**Exercise goal**
Report the count of lines holding "cancer" in the records, with no other words.

**Supplied data**
※

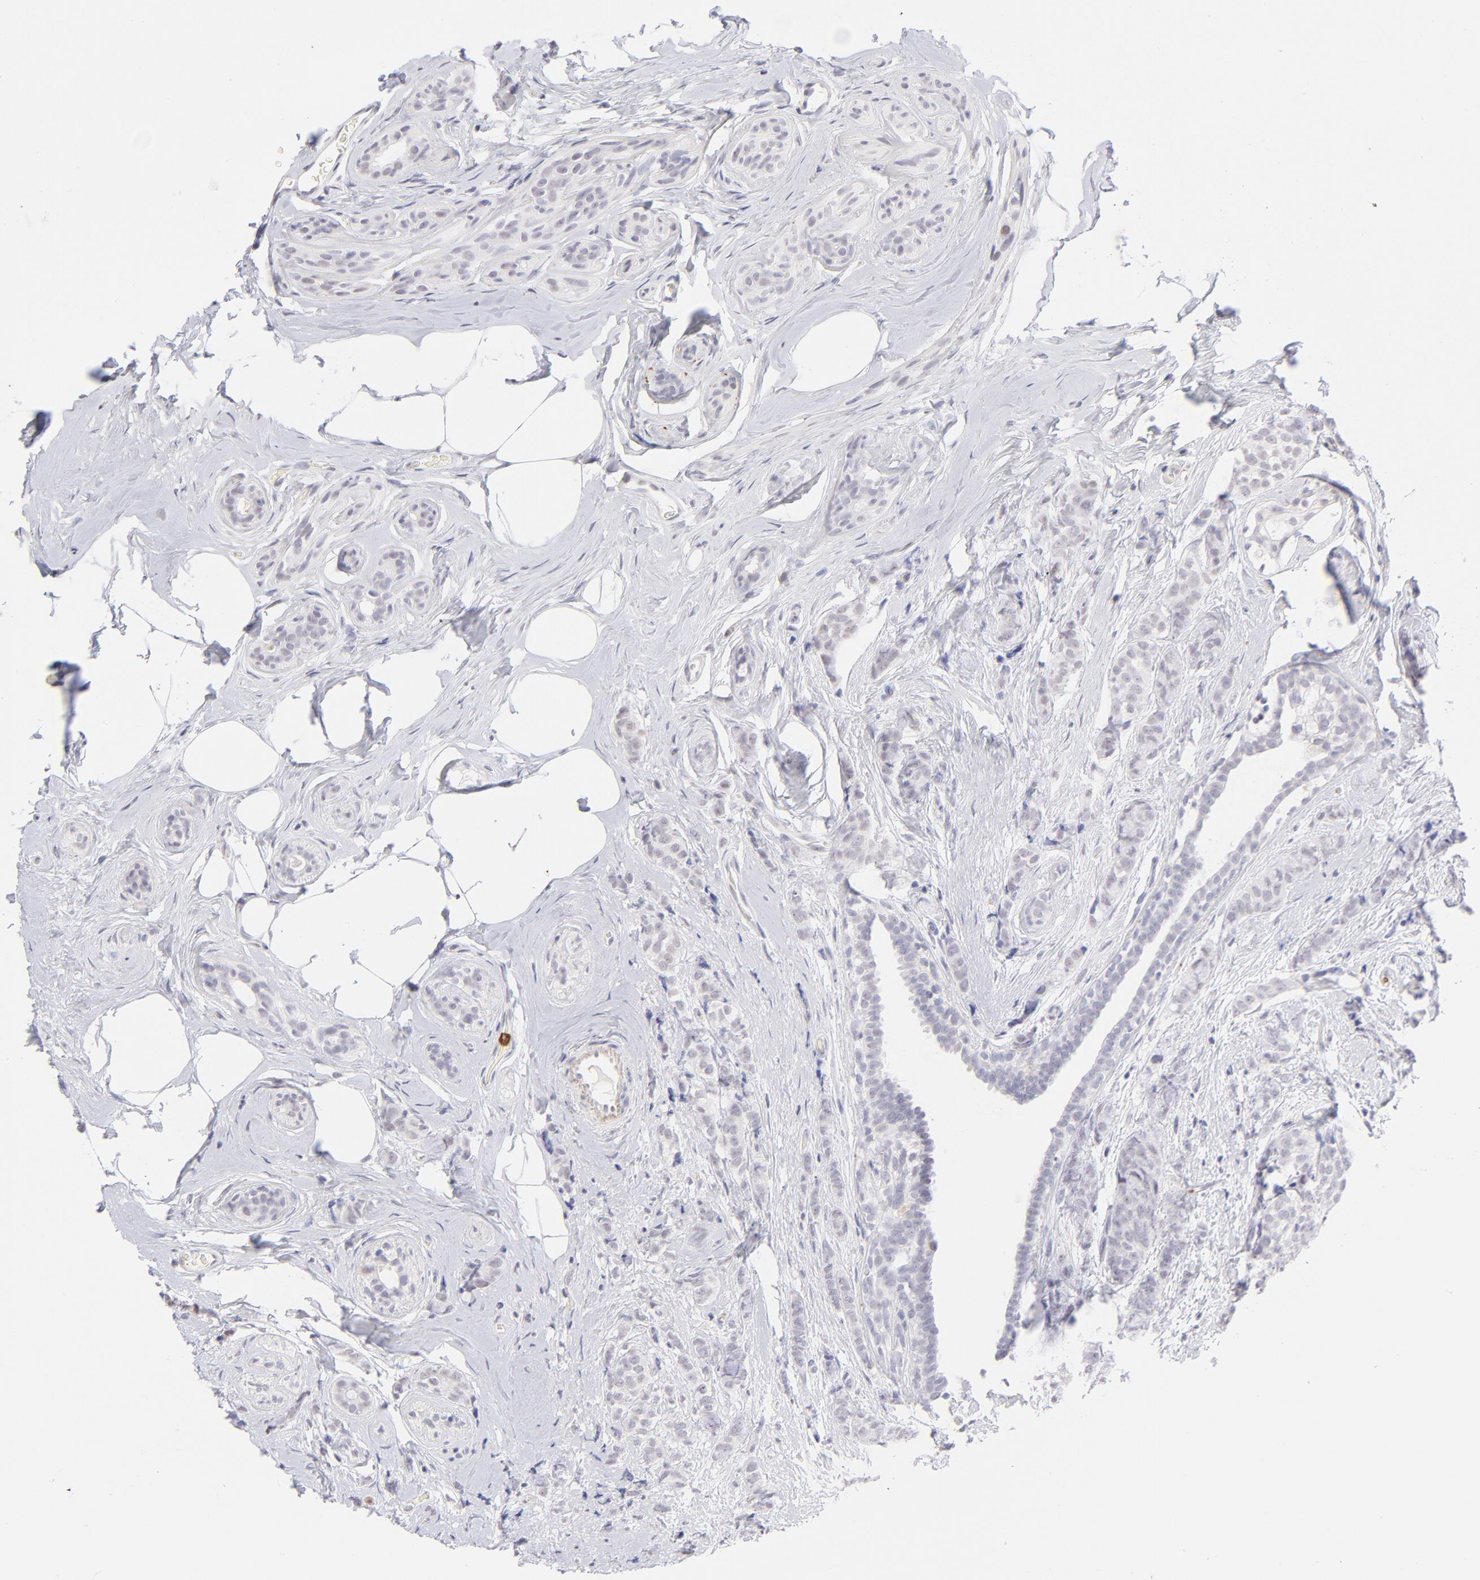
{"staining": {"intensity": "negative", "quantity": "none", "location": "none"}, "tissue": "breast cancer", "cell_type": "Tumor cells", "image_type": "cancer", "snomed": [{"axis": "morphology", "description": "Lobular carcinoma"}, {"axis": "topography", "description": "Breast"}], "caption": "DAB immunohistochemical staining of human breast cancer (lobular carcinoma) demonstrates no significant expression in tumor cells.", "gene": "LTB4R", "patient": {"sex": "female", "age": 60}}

※

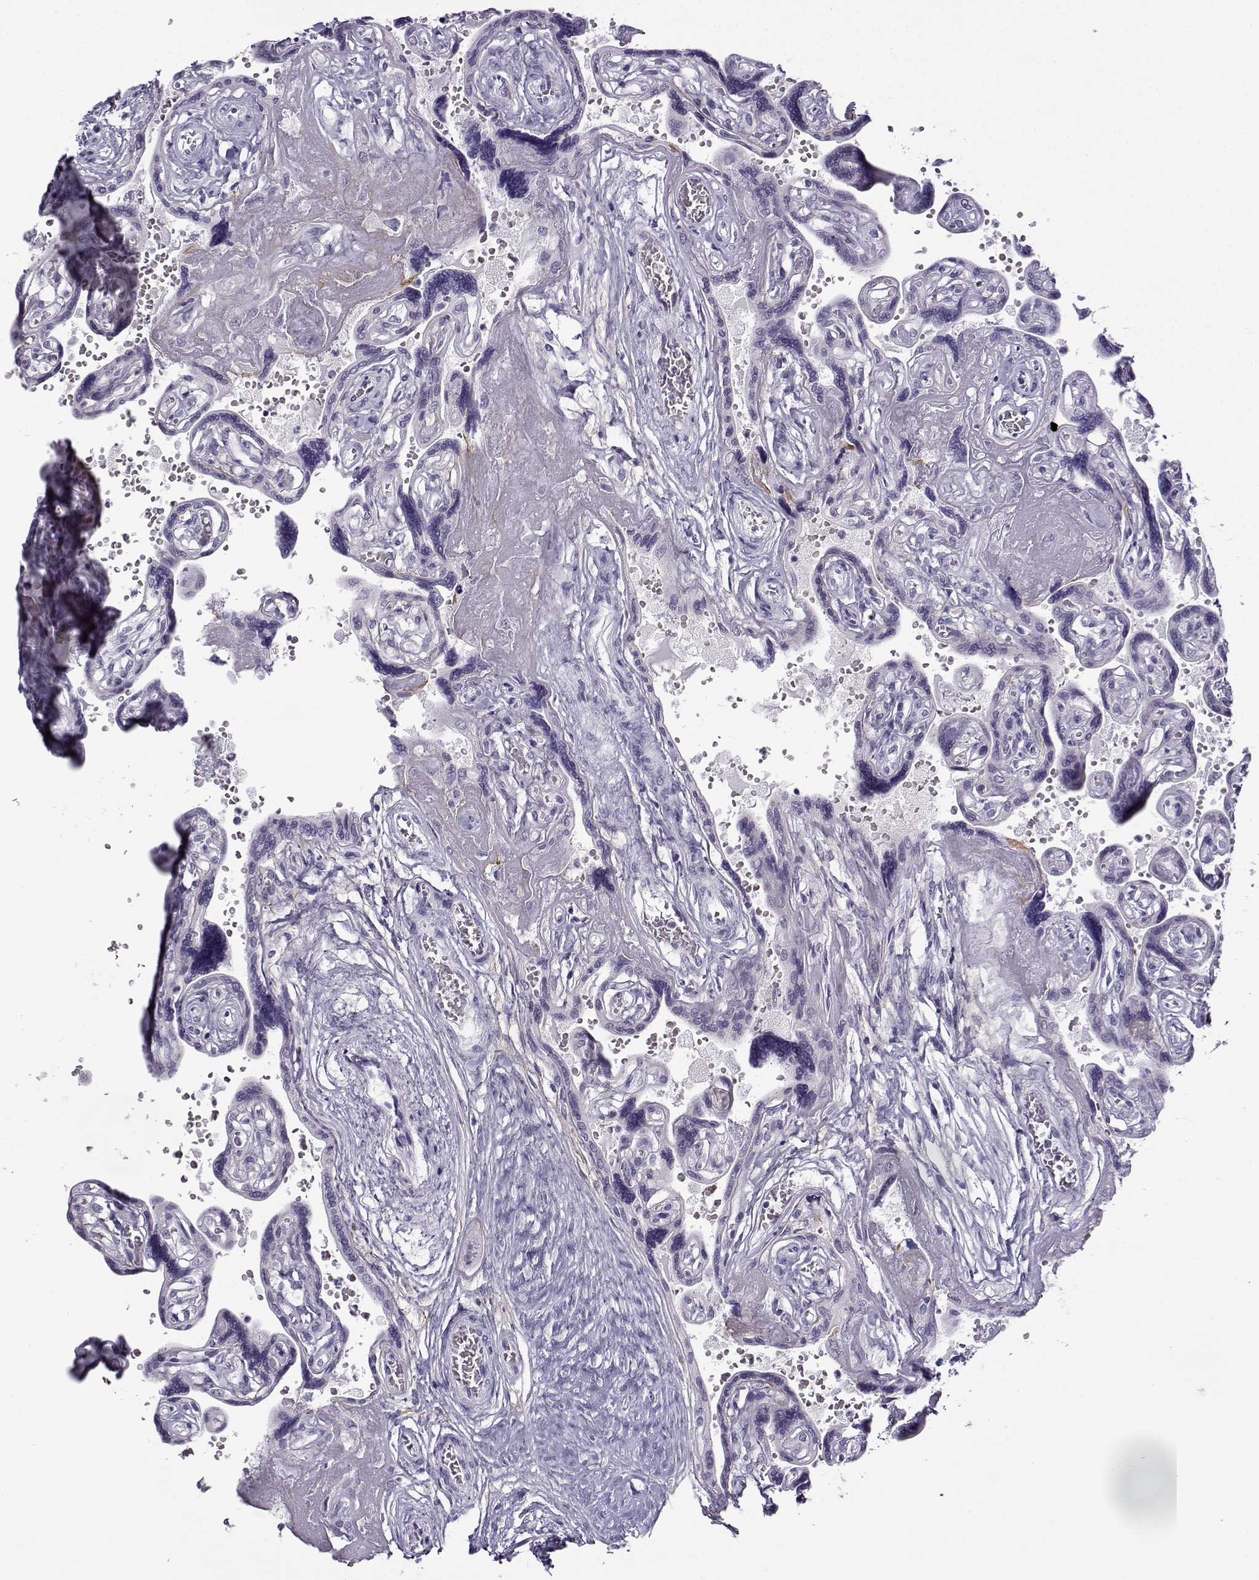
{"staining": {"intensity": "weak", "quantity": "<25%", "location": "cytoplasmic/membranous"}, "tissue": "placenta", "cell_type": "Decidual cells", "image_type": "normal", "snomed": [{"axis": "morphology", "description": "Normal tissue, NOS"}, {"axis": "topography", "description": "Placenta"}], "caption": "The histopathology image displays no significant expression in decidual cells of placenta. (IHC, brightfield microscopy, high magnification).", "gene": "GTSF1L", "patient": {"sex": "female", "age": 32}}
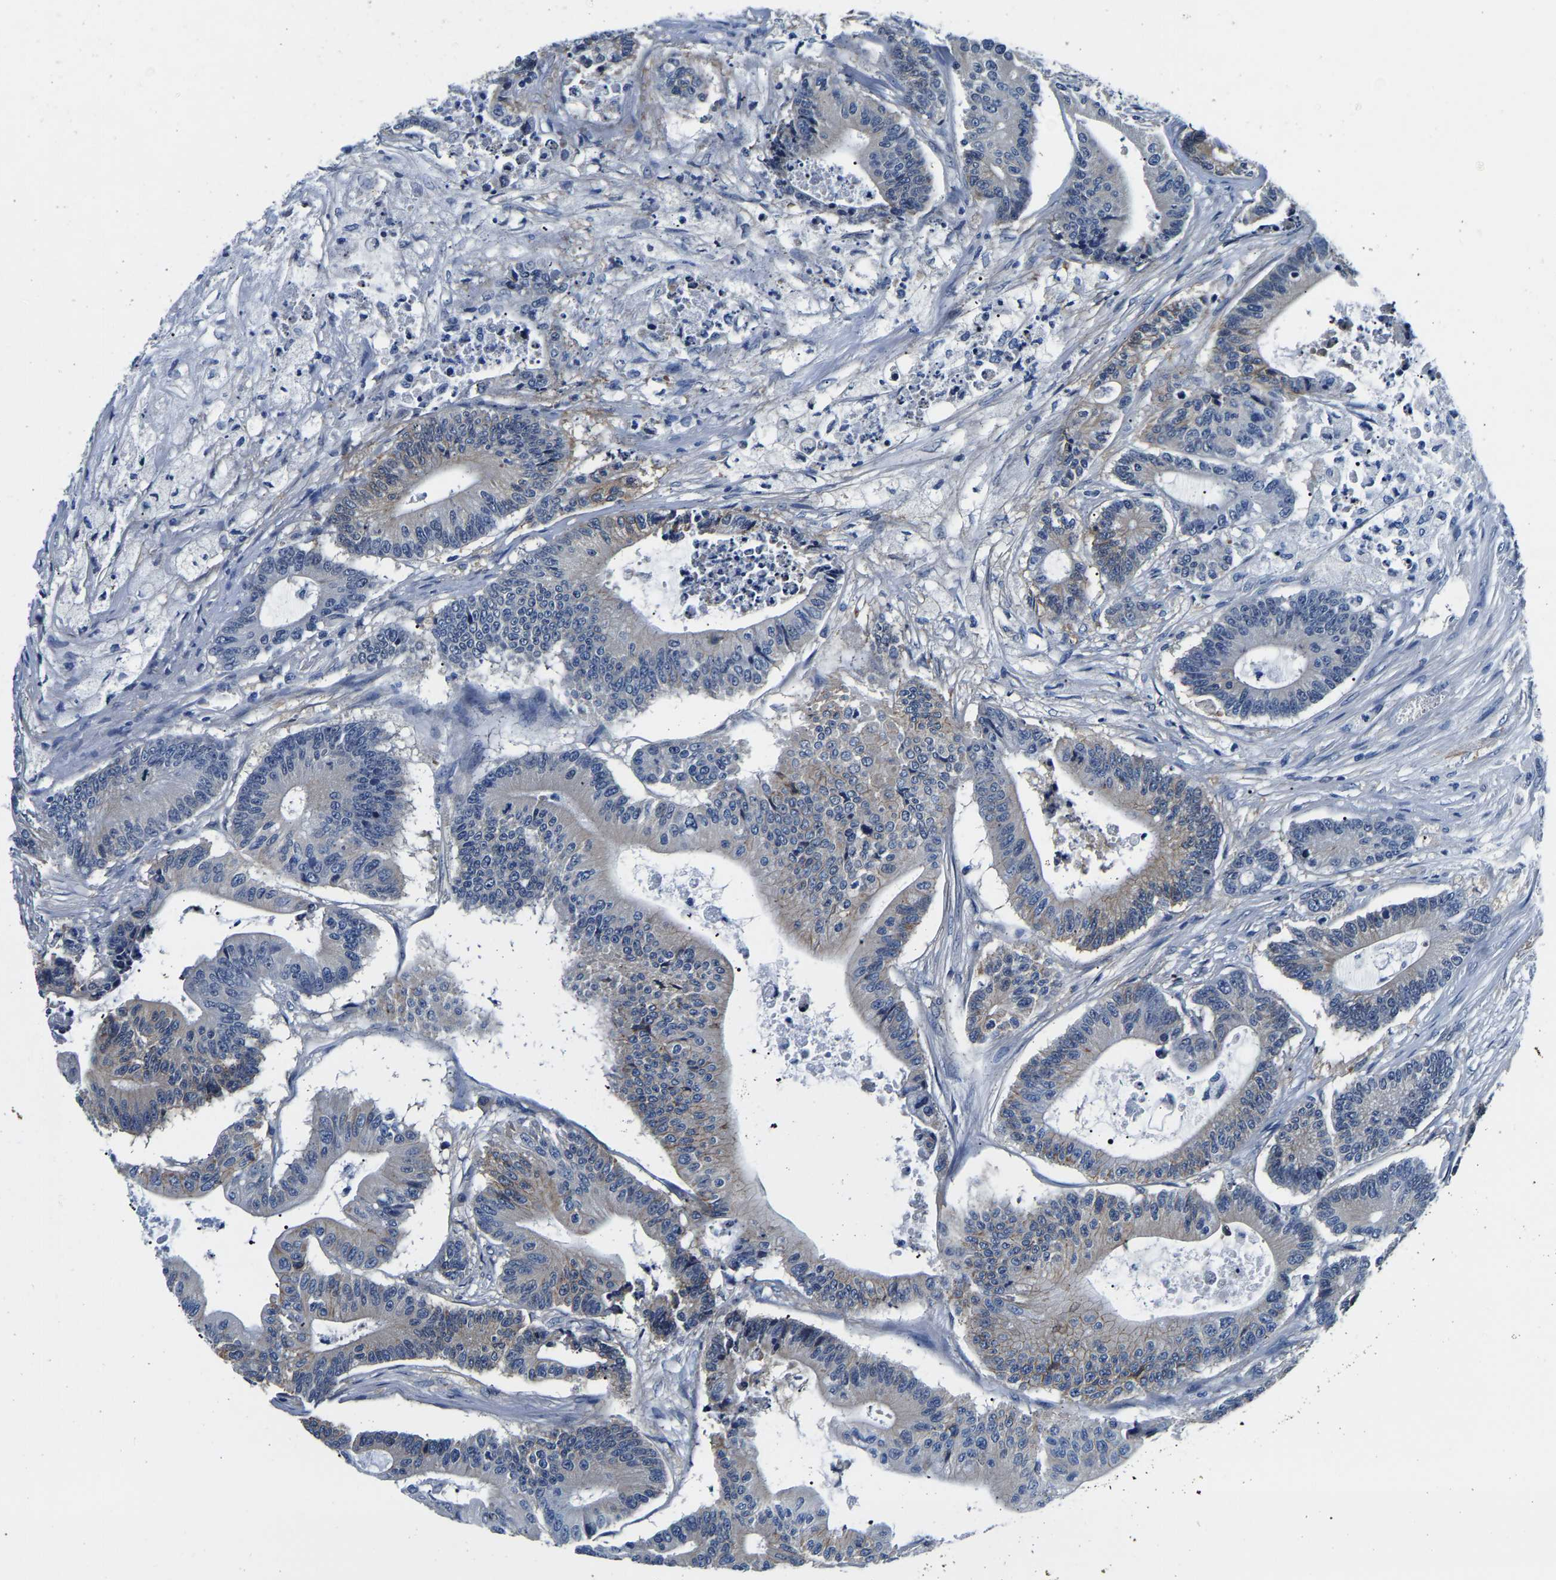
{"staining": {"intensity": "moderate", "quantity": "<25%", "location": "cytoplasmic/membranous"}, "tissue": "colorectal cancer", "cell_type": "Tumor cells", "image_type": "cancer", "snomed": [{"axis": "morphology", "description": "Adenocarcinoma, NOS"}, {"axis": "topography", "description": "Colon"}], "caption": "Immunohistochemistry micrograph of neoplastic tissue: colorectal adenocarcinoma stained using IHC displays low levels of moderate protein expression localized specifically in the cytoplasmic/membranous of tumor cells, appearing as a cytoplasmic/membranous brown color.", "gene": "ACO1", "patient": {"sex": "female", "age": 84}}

※

**Response area**
2